Wednesday, March 11, 2020

Confessions of a Free(down)loader

I download music illegally. So do you, probably. Or you used to.

At the very least, you tried it once in college and it didn't affect you that much so you didn’t bother doing it again.

But lately I’ve been thinking about why I download music illegally. (Movies, too, when they’re not on the only streaming service I actually pay for, which is the one you just thought of.) And I don’t think it’s only because I’m cheap. 

(Although I definitely have an absurd and probably unhealthy relationship with money. To illustrate: I would never pay $10 for airplane Wifi, but I would pay an extra $10 for a flight with free Wifi.)

I’ve got two theories: the personal and the political. And, as always, the truth is probably some tincture of both of them. You decide the proportions.

First: downloading music feels like a hunt. It taps into some primal instinct that recoils against being handed things too easily.

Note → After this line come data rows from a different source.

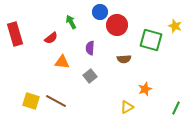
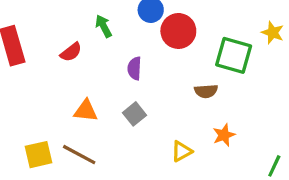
brown semicircle: (124, 59) -> (206, 91), moved
orange triangle: (62, 62) -> (86, 111), moved
yellow square: (31, 101) -> (39, 155), turned -30
yellow triangle: (127, 107) -> (182, 151), moved

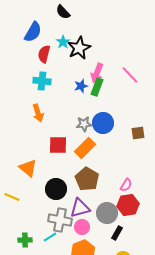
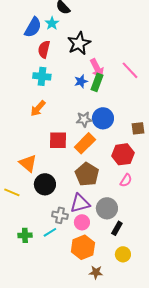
cyan star: (63, 42) -> (52, 23), moved
pink arrow: (97, 73) -> (97, 68), turned -48
orange arrow: (38, 113) -> (38, 108), turned 60
black circle: (56, 189) -> (45, 184), moved
red hexagon: (128, 205) -> (123, 154), moved
gray cross: (60, 220) -> (60, 215), size x0.7

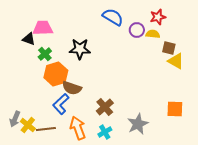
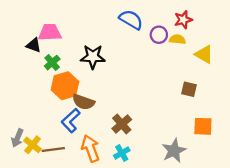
brown square: (169, 48) -> (189, 89), moved
yellow triangle: (176, 61) -> (204, 54), moved
gray star: (138, 124) -> (174, 151), moved

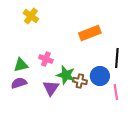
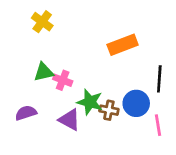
green triangle: (21, 65) -> (44, 72), moved
purple triangle: (51, 88) -> (69, 120), turned -36

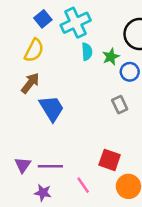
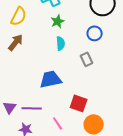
cyan semicircle: (87, 52) -> (61, 43), moved
green star: (111, 57) -> (58, 21), moved
blue trapezoid: (52, 108) -> (51, 79), moved, turned -70

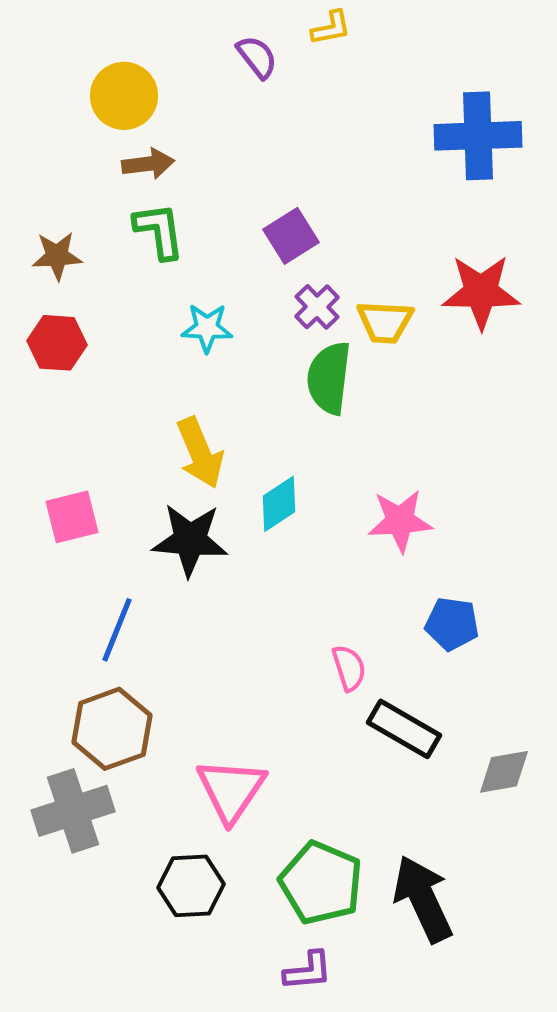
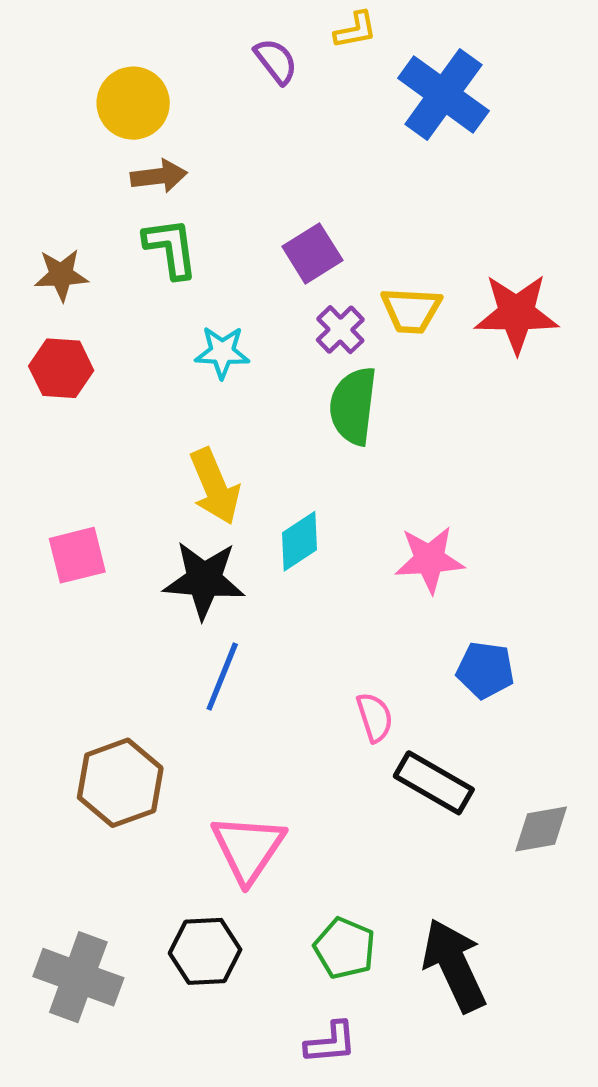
blue cross: (478, 136) -> (443, 94), moved, turned 38
yellow trapezoid: (385, 322) -> (411, 310), moved
blue line: (117, 630) -> (222, 676), moved
gray cross: (73, 811) -> (78, 977), moved, turned 38
green pentagon: (321, 883) -> (345, 948), size x0.7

You've got to type 10 different variations of what you’re looking for into Google (“fleet foxes download album zip,” “fleet foxes 2008 free download online rar,” etc.); navigate the seedy websites of the wild wild west of the world wide web, which look ancient enough that you can actually use phrases like “world wide web”; play a round of rooftop “he’s the fake, I’m the real one!” with the download buttons; and after all that, cross your fingers and pray that when you open the file it doesn’t ask you for a password. There’s a perverse thrill to it.
Pictured: Will Smith's attempt to be Woody, since
he had already been Buzz with Men in Black, and/or
 round out the Back to the Future trilogy. Little did he know
the secret was to combine them, as in NSYNC's tragically
underrated "Space Cowboy" (featuring Lisa "Left Eye" Lopes!)

Plus, going through all those steps gives me time to reflect if I really want to download this album. Do I care enough? Or could I live without it? And hey, while we're here, what is desire, anyway?

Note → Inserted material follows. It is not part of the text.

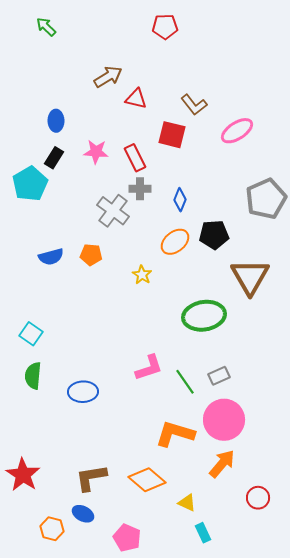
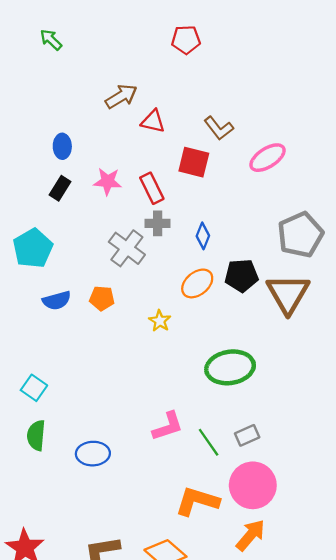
cyan pentagon: (30, 184) -> (33, 248), moved
brown triangle: (250, 277) -> (288, 294), moved

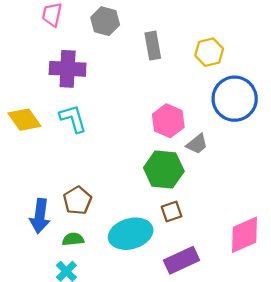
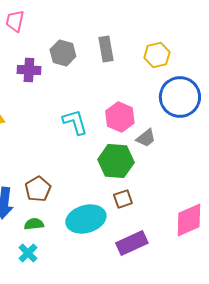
gray hexagon: (105, 21) -> (63, 53), moved
purple cross: (68, 69) -> (29, 70), size x0.7
cyan L-shape: (73, 119) -> (75, 122), moved

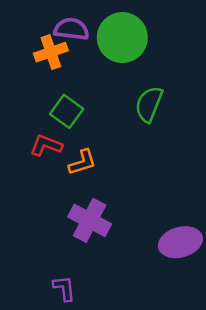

One-click downloading leads to impulsivity. Which, of course, is the point.

Which brings me to the systemic issues at play here. (I know - never a sentence anyone likes to hear.) Under capitalism, art was turned into a commodity. A product to be sold and bought. Which - fine. Not ideal, but at least it makes sense. Say what you like about capitalism (and plenty of people smarter than me have said plenty) but there is a consistency to its logic that you’ve got to admire.

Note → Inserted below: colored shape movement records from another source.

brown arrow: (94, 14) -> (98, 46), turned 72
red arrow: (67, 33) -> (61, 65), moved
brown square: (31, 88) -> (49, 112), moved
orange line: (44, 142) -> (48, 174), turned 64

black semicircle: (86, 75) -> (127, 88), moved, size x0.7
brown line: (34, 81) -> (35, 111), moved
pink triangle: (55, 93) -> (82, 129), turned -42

But then, at some point, music underwent a de-commodification. It is no longer tied to anything physical. Anything that can be understood as “property,” whether you believe in property or not. But they managed to keep the transactional framework in place, except that now you are not actually paying for a thing. You’re paying for digital code. Ones and zeroes, right? And it’s not like they have to make the ones and zeroes separately each time. Once the files exist, they can be downloaded once, twice, a thousand times, and it makes no difference. And something about paying for that seems absurd.

I wonder where this will go next. Money itself got de-commodified a while ago. It may have even been the first casualty, which probably means something. Clothing? As of right now (March 11th, 2020, appx. 7 AM), when you buy a shirt, you're still buying an actual, literal, physical shirt. It’s been well documented that people will pay more for a shirt that bears a certain brand logo (or one that is stamped invisibly with the "Kanye" brand), but at least there’s still a shirt involved. But imagine if you already had the shirt and you could just pay for the Nike or Supreme logo to be projected on there. 

I'm not 100% sure about the technology this would require, but I feel like if it doesn’t already exist, someone’s working on it at some start-up somewhere.